ToconcatenatealistoflistsinPython,useextend,listcomprehensions,itertools.chain,orrecursivefunctions.1)Extendmethodisstraightforwardbutverbose.2)Listcomprehensionsareconciseandefficientforlargerdatasets.3)Itertools.chainismemory-efficientforlargedatas

TomergelistsinPython,youcanusethe operator,extendmethod,listcomprehension,oritertools.chain,eachwithspecificadvantages:1)The operatorissimplebutlessefficientforlargelists;2)extendismemory-efficientbutmodifiestheoriginallist;3)listcomprehensionoffersf

In Python 3, two lists can be connected through a variety of methods: 1) Use operator, which is suitable for small lists, but is inefficient for large lists; 2) Use extend method, which is suitable for large lists, with high memory efficiency, but will modify the original list; 3) Use * operator, which is suitable for merging multiple lists, without modifying the original list; 4) Use itertools.chain, which is suitable for large data sets, with high memory efficiency.
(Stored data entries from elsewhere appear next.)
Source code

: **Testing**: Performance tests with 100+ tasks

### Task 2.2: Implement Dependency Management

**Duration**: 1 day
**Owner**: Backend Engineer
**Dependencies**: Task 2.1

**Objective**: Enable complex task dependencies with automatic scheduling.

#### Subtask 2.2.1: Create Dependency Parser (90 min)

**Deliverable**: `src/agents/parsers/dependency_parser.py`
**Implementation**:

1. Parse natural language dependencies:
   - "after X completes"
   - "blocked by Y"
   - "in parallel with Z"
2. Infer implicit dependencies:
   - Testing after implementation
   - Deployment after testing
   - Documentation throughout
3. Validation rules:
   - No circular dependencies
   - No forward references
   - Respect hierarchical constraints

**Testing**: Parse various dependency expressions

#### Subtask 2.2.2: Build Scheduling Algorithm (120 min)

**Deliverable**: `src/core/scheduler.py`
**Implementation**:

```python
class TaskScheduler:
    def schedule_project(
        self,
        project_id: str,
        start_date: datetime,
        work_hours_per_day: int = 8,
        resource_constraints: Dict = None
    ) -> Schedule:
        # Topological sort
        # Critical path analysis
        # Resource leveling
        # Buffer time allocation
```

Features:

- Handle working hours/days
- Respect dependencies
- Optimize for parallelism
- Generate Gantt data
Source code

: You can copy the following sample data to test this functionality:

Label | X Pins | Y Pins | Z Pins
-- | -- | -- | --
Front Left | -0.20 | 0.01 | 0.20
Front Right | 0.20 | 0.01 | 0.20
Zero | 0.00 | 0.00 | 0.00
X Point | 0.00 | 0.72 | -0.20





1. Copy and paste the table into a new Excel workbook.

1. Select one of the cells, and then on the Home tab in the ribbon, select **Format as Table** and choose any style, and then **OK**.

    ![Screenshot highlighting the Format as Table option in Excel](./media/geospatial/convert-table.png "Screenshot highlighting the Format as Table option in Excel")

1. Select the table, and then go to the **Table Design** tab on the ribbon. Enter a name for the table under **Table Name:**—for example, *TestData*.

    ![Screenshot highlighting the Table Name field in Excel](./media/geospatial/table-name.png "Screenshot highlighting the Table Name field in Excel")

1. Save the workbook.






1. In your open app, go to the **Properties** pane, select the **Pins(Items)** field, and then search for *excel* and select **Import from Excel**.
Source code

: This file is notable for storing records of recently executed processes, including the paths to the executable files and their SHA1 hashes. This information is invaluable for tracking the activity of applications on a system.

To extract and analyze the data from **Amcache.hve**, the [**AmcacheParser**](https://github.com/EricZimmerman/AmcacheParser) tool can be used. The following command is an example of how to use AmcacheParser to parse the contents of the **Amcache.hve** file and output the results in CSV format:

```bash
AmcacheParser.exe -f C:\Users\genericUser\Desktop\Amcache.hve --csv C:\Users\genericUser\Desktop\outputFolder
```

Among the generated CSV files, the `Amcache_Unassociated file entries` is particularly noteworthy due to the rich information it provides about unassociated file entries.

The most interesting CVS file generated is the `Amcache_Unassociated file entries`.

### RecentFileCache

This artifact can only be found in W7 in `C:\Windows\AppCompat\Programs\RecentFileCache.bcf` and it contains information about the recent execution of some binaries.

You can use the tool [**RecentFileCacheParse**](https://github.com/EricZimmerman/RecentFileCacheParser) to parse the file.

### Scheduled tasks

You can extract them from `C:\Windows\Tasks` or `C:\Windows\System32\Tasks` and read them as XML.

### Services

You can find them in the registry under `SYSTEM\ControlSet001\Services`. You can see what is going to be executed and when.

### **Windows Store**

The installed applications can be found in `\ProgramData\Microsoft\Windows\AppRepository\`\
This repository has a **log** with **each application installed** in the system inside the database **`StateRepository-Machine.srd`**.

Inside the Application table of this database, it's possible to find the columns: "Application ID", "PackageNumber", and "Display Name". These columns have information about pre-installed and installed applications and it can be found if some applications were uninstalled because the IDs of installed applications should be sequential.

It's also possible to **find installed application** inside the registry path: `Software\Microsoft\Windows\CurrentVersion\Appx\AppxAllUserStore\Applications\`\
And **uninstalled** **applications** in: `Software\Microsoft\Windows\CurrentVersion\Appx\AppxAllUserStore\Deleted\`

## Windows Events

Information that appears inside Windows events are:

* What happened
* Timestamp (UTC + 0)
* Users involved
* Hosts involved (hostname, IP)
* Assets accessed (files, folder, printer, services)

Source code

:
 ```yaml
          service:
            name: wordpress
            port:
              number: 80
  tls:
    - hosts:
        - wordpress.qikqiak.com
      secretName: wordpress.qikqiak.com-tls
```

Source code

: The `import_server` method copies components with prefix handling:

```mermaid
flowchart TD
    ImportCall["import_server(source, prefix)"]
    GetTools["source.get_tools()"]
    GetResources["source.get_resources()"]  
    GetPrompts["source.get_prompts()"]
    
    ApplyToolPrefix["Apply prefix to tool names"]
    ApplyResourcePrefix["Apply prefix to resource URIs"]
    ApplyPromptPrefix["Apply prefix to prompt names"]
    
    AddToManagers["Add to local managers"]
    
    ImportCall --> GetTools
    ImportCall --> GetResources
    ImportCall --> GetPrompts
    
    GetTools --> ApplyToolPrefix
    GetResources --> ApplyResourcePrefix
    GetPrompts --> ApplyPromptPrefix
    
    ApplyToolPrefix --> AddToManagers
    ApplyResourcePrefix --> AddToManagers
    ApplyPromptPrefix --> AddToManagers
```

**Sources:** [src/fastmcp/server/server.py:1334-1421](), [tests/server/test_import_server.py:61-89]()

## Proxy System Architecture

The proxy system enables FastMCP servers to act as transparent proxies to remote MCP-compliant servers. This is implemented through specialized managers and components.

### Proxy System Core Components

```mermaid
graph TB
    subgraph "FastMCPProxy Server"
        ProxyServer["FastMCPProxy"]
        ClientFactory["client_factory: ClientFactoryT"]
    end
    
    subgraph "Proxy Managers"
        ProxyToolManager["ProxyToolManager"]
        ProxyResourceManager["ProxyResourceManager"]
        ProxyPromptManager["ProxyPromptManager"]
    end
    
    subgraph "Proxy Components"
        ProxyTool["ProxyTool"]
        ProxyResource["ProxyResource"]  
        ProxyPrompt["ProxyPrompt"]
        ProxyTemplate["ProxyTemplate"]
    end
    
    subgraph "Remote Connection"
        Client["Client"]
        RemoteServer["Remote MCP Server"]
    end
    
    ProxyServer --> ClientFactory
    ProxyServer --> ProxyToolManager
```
Using the join() method is the most efficient way to connect strings from lists in Python. 1) Use the join() method to be efficient and easy to read. 2) The cycle uses operators inefficiently for large lists. 3) The combination of list comprehension and join() is suitable for scenarios that require conversion. 4) The reduce() method is suitable for other types of reductions, but is inefficient for string concatenation. The complete sentence ends.


Hot AI Tools

Undresser.AI Undress
AI-powered app for creating realistic nude photos

AI Clothes Remover
Online AI tool for removing clothes from photos.

Undress AI Tool
Undress images for free

Clothoff.io
AI clothes remover

Video Face Swap
Swap faces in any video effortlessly with our completely free AI face swap tool!

Hot Article

Hot Tools

Atom editor mac version download
The most popular open source editor

Dreamweaver Mac version
Visual web development tools

SublimeText3 Chinese version
Chinese version, very easy to use

Safe Exam Browser
Safe Exam Browser is a secure browser environment for taking online exams securely. This software turns any computer into a secure workstation. It controls access to any utility and prevents students from using unauthorized resources.

SublimeText3 English version
Recommended: Win version, supports code prompts!